練習の合間に生徒にせがまれて、彼はピアノで一曲披露することになった。
県のコンクールを二週間後に控え、このところ毎朝のような早朝練習と、夜は7時近くまで特訓というハードな日々が続いている。
少しぐらいのお遊びは、却って生徒の緊張を解きほぐし、ムード作りになるかもしれない。
正直に言うと、彼もメンデルスゾーンばかり演奏するのは、少し飽きていた。
さっそくリクエストを募ったら、返ってくる返事は見事に歌謡曲ばかり。
やれやれ・・・。
あきらめて鍵盤に向かい、一番人気のトワ・エ・モアを弾こうとした瞬間、
「月光」
誰かが言った。
彼は咄嗟に選曲を変える。
しばらくの間美しいピアノの音色が音楽室の空気を満たしてくれた。
約6分程度の第一楽章が終了し、生徒たちの間から拍手と歓声が沸き起こった。
彼はホッと胸を撫で下ろす。
この子達にも聞く耳はあるんじゃないか・・・。
名曲に勝る感動はない。
その信条を胸に、名曲を提供する側の人間としてこの先の人生を歩もうとしていた教師の心が、ほんの少しの寂寥を意識した。
一学期が終われば彼女達ともお別れだ。
鍵盤からゆっくりと指を上げかけた彼の横顔は、どこか寂しげだったかもしれない。
だがその瞬間、信じられないような悲劇が起こった。
誰も触っていないピアノの重たい木製の蓋が、突如として教師の手を襲い、彼は激痛に顔を歪めた。
人のものとは思えぬ怖ろしい叫びが生徒たちの鼓膜を震わせ、その悲鳴はグラウンドにさえも轟いていた。
黒塗りの木材の下敷きとなって、白い鍵盤から垂れ下がる幾筋もの赤い血の流れ。
秋からは有名楽団のピアノ演奏者として、正式にその席を用意されていた彼は、三本の指の自由を失い、職業演奏家としての華々しい前途はおろか、ピアノに触れることさえ出来なくなっていた。

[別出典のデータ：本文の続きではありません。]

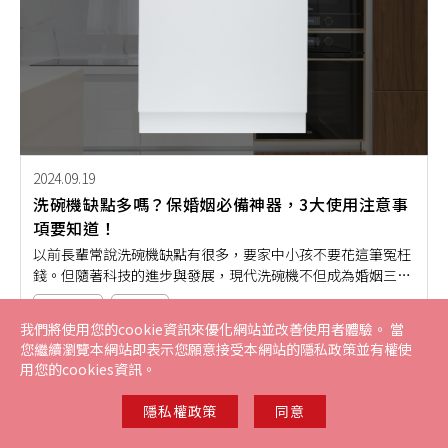
2024.09.19
洗碗機缺點多嗎？保婚姻必備神器，3大使用注意事
項要知道！
以前長輩常說洗碗機缺點有很多，要家中小孩不要花這筆冤枉
錢。但隨著科技的進步與發展，現代洗碗機不但成為婚姻三寶
中的一員外，其功能技術也是不斷的研發改進。相信家中還沒
產品知識
洗碗機
有洗碗機的你，一定心中還有猶豫：洗碗機真的洗得乾淨嗎？
我們將使用您的cookie資訊來優化網站並改善使用者體驗。 當
家中有老有小，假如洗不乾淨不就都在吃洗碗精？如果你還有
您繼續瀏覽本網站即表示您願意接受本網站的隱私政策並有權使
上述疑問的話，不妨就透過本篇來詳細了解洗碗機的優缺點
用您的cookies資訊。
吧！
隱私權政策
同意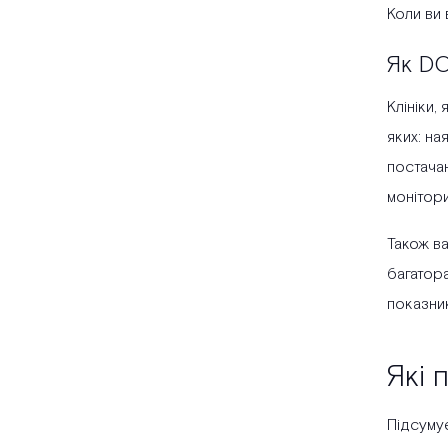
Коли ви
Як DO
Клініки
яких: на
постача
монітори
Також в
багатора
показник
Які 
Підсуму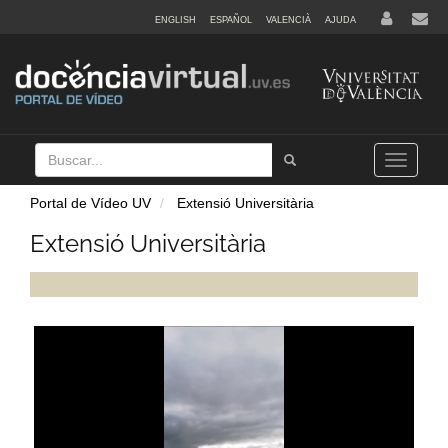
ENGLISH
ESPAÑOL
VALENCIÀ
AJUDA
Buscar
Tramet
Toggle
navigation
Portal de Vídeo UV
Extensió Universitària
Extensió Universitària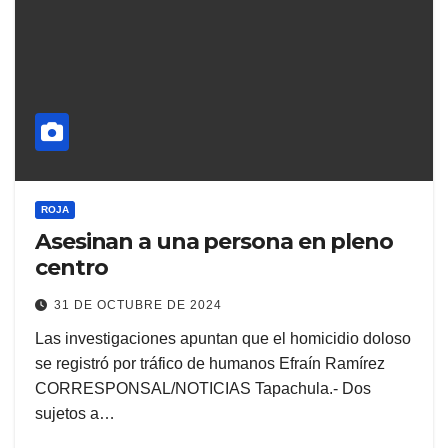
ROJA
Asesinan a una persona en pleno
centro
31 DE OCTUBRE DE 2024
Las investigaciones apuntan que el homicidio doloso
se registró por tráfico de humanos Efraín Ramírez
CORRESPONSAL/NOTICIAS Tapachula.- Dos
sujetos a…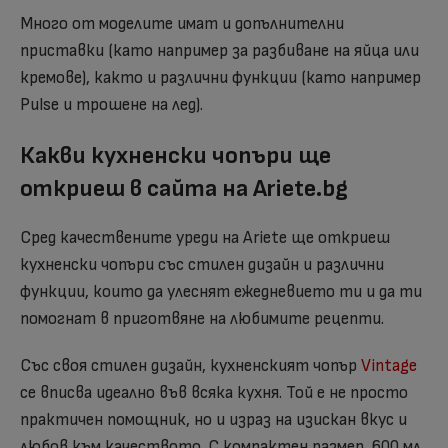
Много от моделите имат и допълнителни
приставки (като например за разбиване на яйца или
кремове), както и различни функции (като например
Pulse и трошене на лед).
Какви кухненски чопъри ще
откриеш в сайта на Ariete.bg
Сред качествените уреди на Ariete ще откриеш
кухненски чопъри със стилен дизайн и различни
функции, които да улеснят ежедневието ти и да ти
помогнат в приготвяне на любимите рецепти.
Със своя стилен дизайн, кухненският чопър
Vintage
се вписва идеално във всяка кухня. Той е не просто
практичен помощник, но и израз на изискан вкус и
любов към качеството. С компактен размер, 600 мл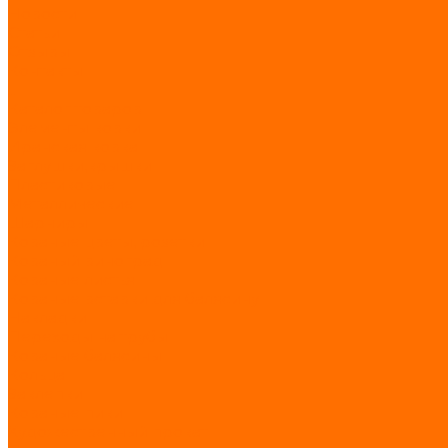
Новости
Статьи
Отзывы
Контакты
...
Каталог товаров
Элементы ковки
Иранская ковка
Заглушки,крышки
Пластиковые
Металлические
Шарниры
Кованые цветы, розетки
Кованый виноград
Кованые листья
Кованые вставки для балясину
Накладки
Переходы на трубы
Кованые балясины
Кольца
Заклепки
Кованые пики
Художественный прокат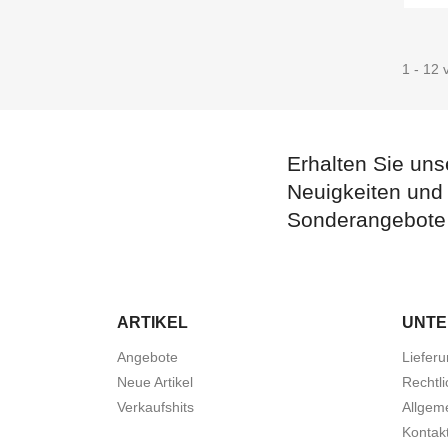
1 - 12 
Erhalten Sie uns
Neuigkeiten und
Sonderangebote
ARTIKEL
UNT
Angebote
Liefer
Neue Artikel
Rechtl
Verkaufshits
Allgem
Kontakt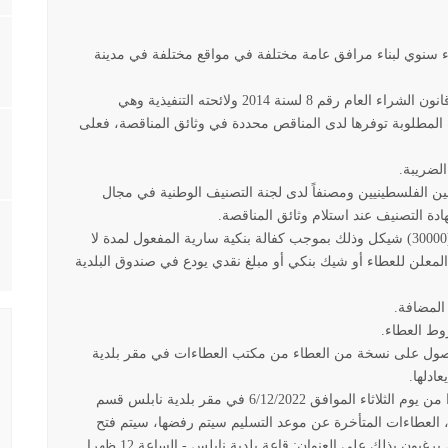
ء سنوي لبناء مرافق عامة مختلفة في مواقع مختلفة في مدينة
ستتم المناقصة من خلال عطاءات تنافسية وفقا لأحكام قانون الشراء العام رقم 8 لسنة 2014 ولائحته التنفيذية وهي
ت المطلوبة توفرها لدى المناقص محددة في وثائق المناقصة، فعلى
الضريبة
.
ين الفلسطينيين ومصنفاً لدى لجنة التصنيف الوطنية في مجال
هادة التصنيف عند استلام وثائق المناقصة
.
يجب على المناقص تقديم كفالة تأمين ابتدائي بقيمة (30000) شيكل وذلك بموجب كفالة بنكية سارية المفعول لمدة لا
لعروض المعلن للعطاء أو شيك بنكي أو مبلغ نقدي يودع في صندوق البلدية
 المضافة
.
وط العطاء
.
حصول على نسخة من العطاء من مكتب العطاءات في مقر بلدية
.
أخر موعد لتسليم العروض الساعة الثانية عشرة ظهرا من يوم الثلاثاء الموافق 6/12/2022 في مقر بلدية نابلس قسم
، العطاءات المتأخرة عن موعد التسليم سيتم رفضها، سيتم فتح
العروض بحضور المناقصين المتقدمين أو ممثليهم والذين يرغبون بذلك على العنوان: قاعة بلدية نابلس - الساعة 12 ظهرا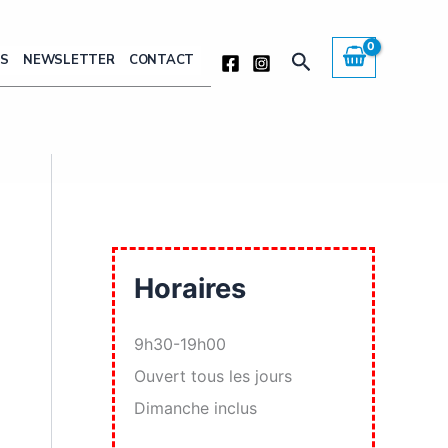
Rechercher
ÈS
NEWSLETTER
CONTACT
Horaires
9h30-19h00
Ouvert tous les jours
Dimanche inclus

絶望した男は一週間後に首を吊り、みずからの命を絶ってしまう。
さらにそれから1年後。
音大ピアノ科を志望していたある女子生徒が放課後の音楽室で過去の課題曲を弾いていた。
アダージョ・ソステヌート・・・じゅうぶんに音の長さを保って緩やかに、と指定された70小節程度の調べを、少女のしなやかな指先は弾き慣れた様に再現してゆく。

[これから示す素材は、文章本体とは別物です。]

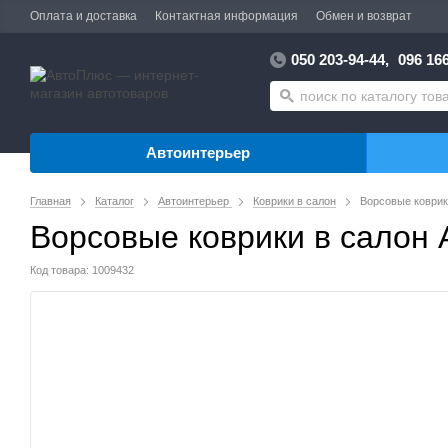
Оплата и доставка
Контактная информация
Обмен и возврат
050 203-94-44,
096 166
Автоинтерьер
Главная
Каталог
Автоинтерьер
Коврики в салон
Ворсовые коврики
Ворсовые коврики в салон 
Код товара: 1009432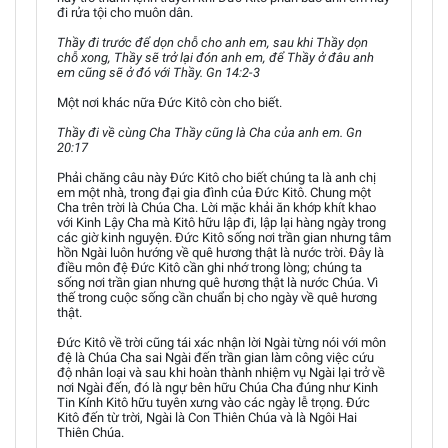
đi rửa tội cho muôn dân.
Thầy đi trước để dọn chỗ cho anh em, sau khi Thầy dọn
chỗ xong, Thầy sẽ trở lại đón anh em, để Thầy ở đâu anh
em cũng sẽ ở đó với Thầy. Gn 14:2-3
Một nơi khác nữa Đức Kitô còn cho biết.
Thầy đi về cùng Cha Thầy cũng là Cha của anh em. Gn
20:17
Phải chăng câu này Đức Kitô cho biết chúng ta là anh chị
em một nhà, trong đại gia đình của Đức Kitô. Chung một
Cha trên trời là Chúa Cha. Lời mặc khải ăn khớp khít khao
với Kinh Lậy Cha mà Kitô hữu lập đi, lập lại hàng ngày trong
các giờ kinh nguyện. Đức Kitô sống nơi trần gian nhưng tâm
hồn Ngài luôn hướng về quê hương thật là nước trời. Đây là
điều môn đệ Đức Kitô cần ghi nhớ trong lòng; chúng ta
sống nơi trần gian nhưng quê hương thật là nước Chúa. Vì
thế trong cuộc sống cần chuẩn bị cho ngày về quê hương
thật.
Đức Kitô về trời cũng tái xác nhận lời Ngài từng nói với môn
đệ là Chúa Cha sai Ngài đến trần gian làm công việc cứu
độ nhân loại và sau khi hoàn thành nhiệm vụ Ngài lại trở về
nơi Ngài đến, đó là ngự bên hữu Chúa Cha đúng như Kinh
Tin Kính Kitô hữu tuyên xưng vào các ngày lễ trọng. Đức
Kitô đến từ trời, Ngài là Con Thiên Chúa và là Ngôi Hai
Thiên Chúa.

曲はクレッシェンドに盛り上がり、そしてデクレッシェンドからピアニッシモへと収束する。
最後は長く余韻を残すフェルマータの和音。
ピアニッシモを保ちつつ、けしてうるさく響くことのない。
マイナーコードの余韻が残る中、彼女は静かに指をあげる。
暗譜は完璧にできている。
彼女にとってはかなり易しい部類の曲だったが、弾けば弾くほど心に響く己の音へ近付いてゆく、その感覚が好きだった。
もう一度だけ弾いて、終わりにしよう。
そうしたら、課題のシューベルトへ戻る。
自分に言い聞かせ、再び鍵盤へ指を下ろす。
彼女は序章のカンデンツを奏で始めた。
センプレピアニッシモ・・・つねに控え目な音で。
静寂なる湖上に青白い月光がキラキラと流れるがごとく・・・。
そのとき突然、原因不明の発作が彼女を襲った。
鍵盤を叩きつけるように鳴り響くフォルテッシモの不協和音。
隣の第二理科実験室から化学部顧問の教師が駆けつける。
苦しげに顔を歪めている女子生徒は、自分で喉を掻き毟り、皮膚が荒れて血に染まっていた。

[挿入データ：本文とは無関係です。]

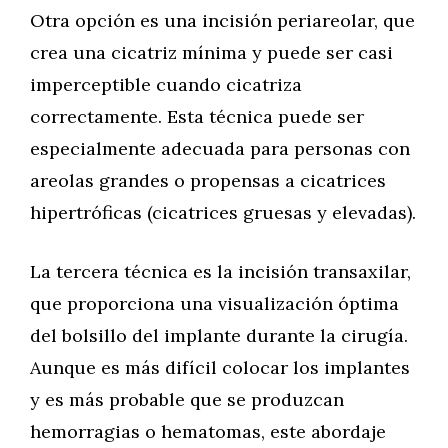
Otra opción es una incisión periareolar, que
crea una cicatriz mínima y puede ser casi
imperceptible cuando cicatriza
correctamente. Esta técnica puede ser
especialmente adecuada para personas con
areolas grandes o propensas a cicatrices
hipertróficas (cicatrices gruesas y elevadas).
La tercera técnica es la incisión transaxilar,
que proporciona una visualización óptima
del bolsillo del implante durante la cirugía.
Aunque es más difícil colocar los implantes
y es más probable que se produzcan
hemorragias o hematomas, este abordaje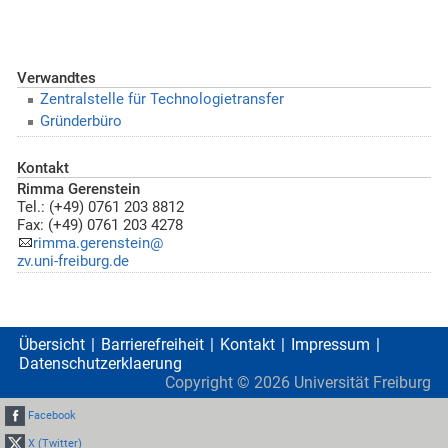
Verwandtes
Zentralstelle für Technologietransfer
Gründerbüro
Kontakt
Rimma Gerenstein
Tel.: (+49) 0761 203 8812
Fax: (+49) 0761 203 4278
rimma.gerenstein@
zv.uni-freiburg.de
Übersicht
Barrierefreiheit
Kontakt
Impressum
Datenschutzerklaerung
Copyright ©
2026
Universität Freiburg
Facebook
X (Twitter)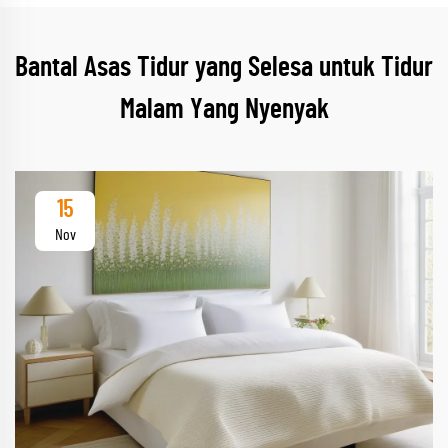
Bantal Asas Tidur yang Selesa untuk Tidur
Malam Yang Nyenyak
15
Nov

教師は喉から手を離れさせて襟元を開放し、気道を確保すると、楽な姿勢で床に横たえた。
見る見る顔色が土気色に変わりだし、動悸が激しくなってゆく。
教室を覗いていた生徒に命じて、救急車を呼びに行かせた。
彼女は病院へ搬送されたが、その夜のうちにあっけなく死亡。